Supplied data |
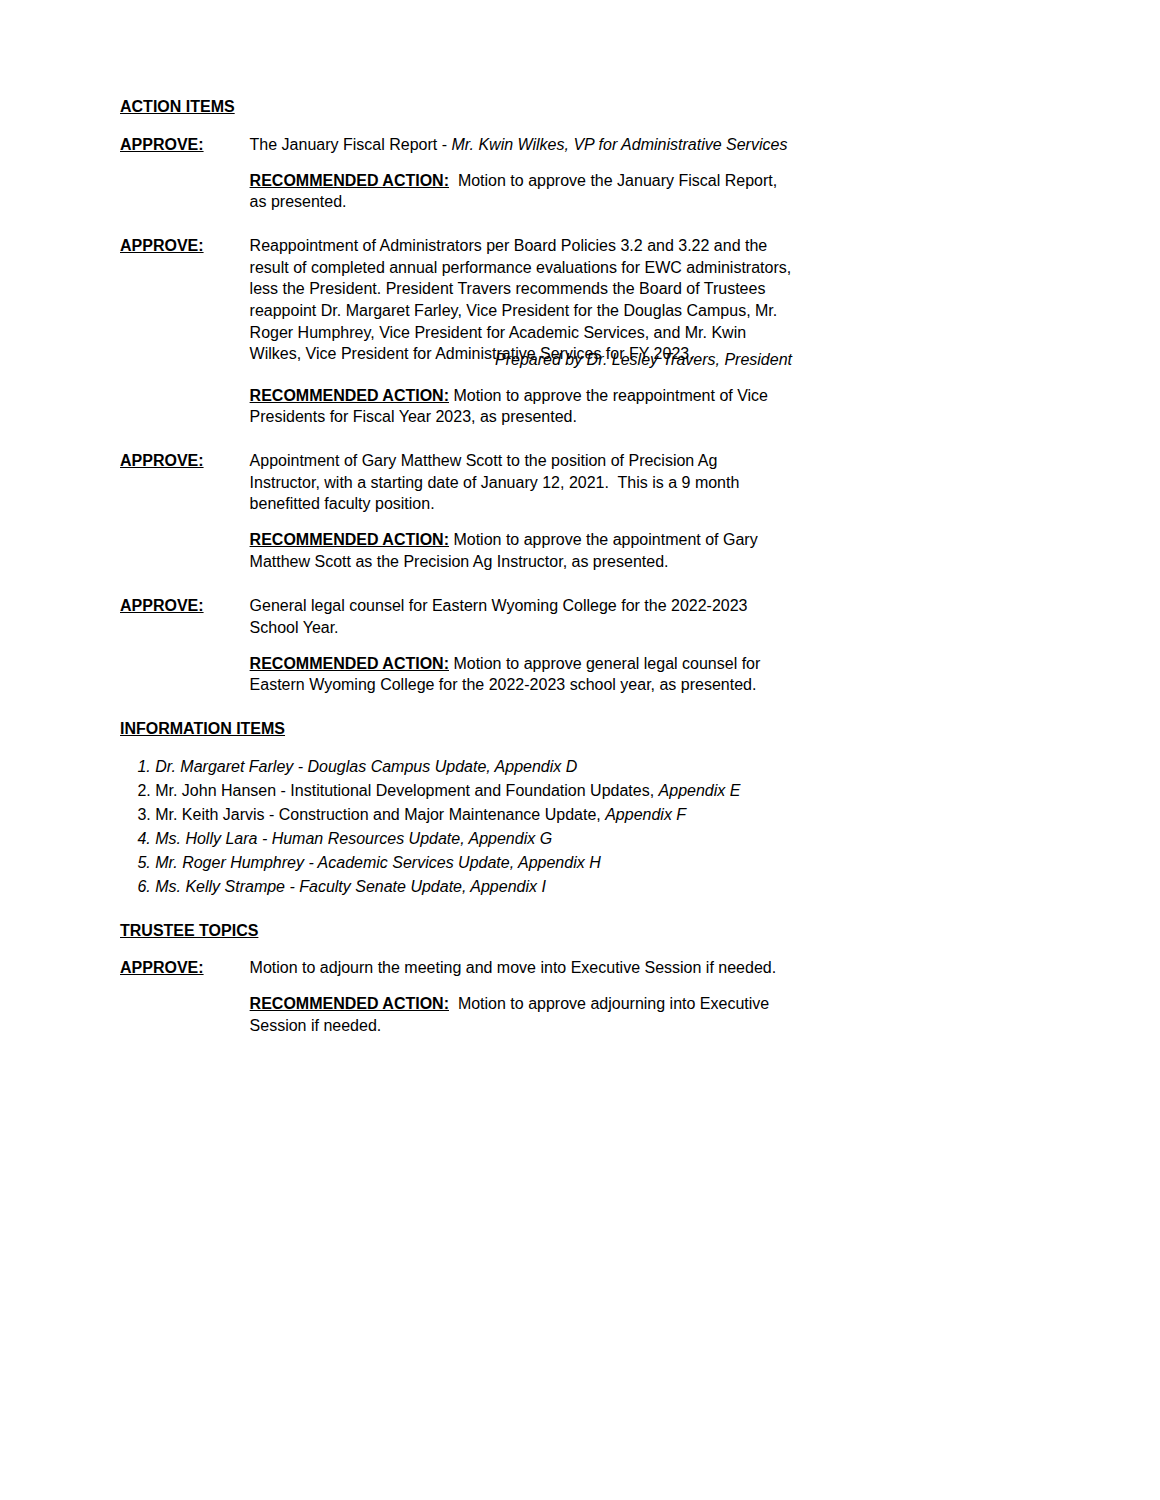ACTION ITEMS
APPROVE:
The January Fiscal Report - Mr. Kwin Wilkes, VP for Administrative Services
RECOMMENDED ACTION: Motion to approve the January Fiscal Report, as presented.
APPROVE:
Reappointment of Administrators per Board Policies 3.2 and 3.22 and the result of completed annual performance evaluations for EWC administrators, less the President. President Travers recommends the Board of Trustees reappoint Dr. Margaret Farley, Vice President for the Douglas Campus, Mr. Roger Humphrey, Vice President for Academic Services, and Mr. Kwin Wilkes, Vice President for Administrative Services for FY 2023.
Prepared by Dr. Lesley Travers, President
RECOMMENDED ACTION: Motion to approve the reappointment of Vice Presidents for Fiscal Year 2023, as presented.
APPROVE:
Appointment of Gary Matthew Scott to the position of Precision Ag Instructor, with a starting date of January 12, 2021. This is a 9 month benefitted faculty position.
RECOMMENDED ACTION: Motion to approve the appointment of Gary Matthew Scott as the Precision Ag Instructor, as presented.
APPROVE:
General legal counsel for Eastern Wyoming College for the 2022-2023 School Year.
RECOMMENDED ACTION: Motion to approve general legal counsel for Eastern Wyoming College for the 2022-2023 school year, as presented.
INFORMATION ITEMS
Dr. Margaret Farley - Douglas Campus Update, Appendix D
Mr. John Hansen - Institutional Development and Foundation Updates, Appendix E
Mr. Keith Jarvis - Construction and Major Maintenance Update, Appendix F
Ms. Holly Lara - Human Resources Update, Appendix G
Mr. Roger Humphrey - Academic Services Update, Appendix H
Ms. Kelly Strampe - Faculty Senate Update, Appendix I
TRUSTEE TOPICS
APPROVE:
Motion to adjourn the meeting and move into Executive Session if needed.
RECOMMENDED ACTION: Motion to approve adjourning into Executive Session if needed.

Work order | Write every line of the data out again exactly, leaving out all images.

Solution below |
ACTION ITEMS
APPROVE:
The January Fiscal Report - Mr. Kwin Wilkes, VP for Administrative Services
RECOMMENDED ACTION: Motion to approve the January Fiscal Report, as presented.
APPROVE:
Reappointment of Administrators per Board Policies 3.2 and 3.22 and the result of completed annual performance evaluations for EWC administrators, less the President. President Travers recommends the Board of Trustees reappoint Dr. Margaret Farley, Vice President for the Douglas Campus, Mr. Roger Humphrey, Vice President for Academic Services, and Mr. Kwin Wilkes, Vice President for Administrative Services for FY 2023.
Prepared by Dr. Lesley Travers, President
RECOMMENDED ACTION: Motion to approve the reappointment of Vice Presidents for Fiscal Year 2023, as presented.
APPROVE:
Appointment of Gary Matthew Scott to the position of Precision Ag Instructor, with a starting date of January 12, 2021. This is a 9 month benefitted faculty position.
RECOMMENDED ACTION: Motion to approve the appointment of Gary Matthew Scott as the Precision Ag Instructor, as presented.
APPROVE:
General legal counsel for Eastern Wyoming College for the 2022-2023 School Year.
RECOMMENDED ACTION: Motion to approve general legal counsel for Eastern Wyoming College for the 2022-2023 school year, as presented.
INFORMATION ITEMS
Dr. Margaret Farley - Douglas Campus Update, Appendix D
Mr. John Hansen - Institutional Development and Foundation Updates, Appendix E
Mr. Keith Jarvis - Construction and Major Maintenance Update, Appendix F
Ms. Holly Lara - Human Resources Update, Appendix G
Mr. Roger Humphrey - Academic Services Update, Appendix H
Ms. Kelly Strampe - Faculty Senate Update, Appendix I
TRUSTEE TOPICS
APPROVE:
Motion to adjourn the meeting and move into Executive Session if needed.
RECOMMENDED ACTION: Motion to approve adjourning into Executive Session if needed.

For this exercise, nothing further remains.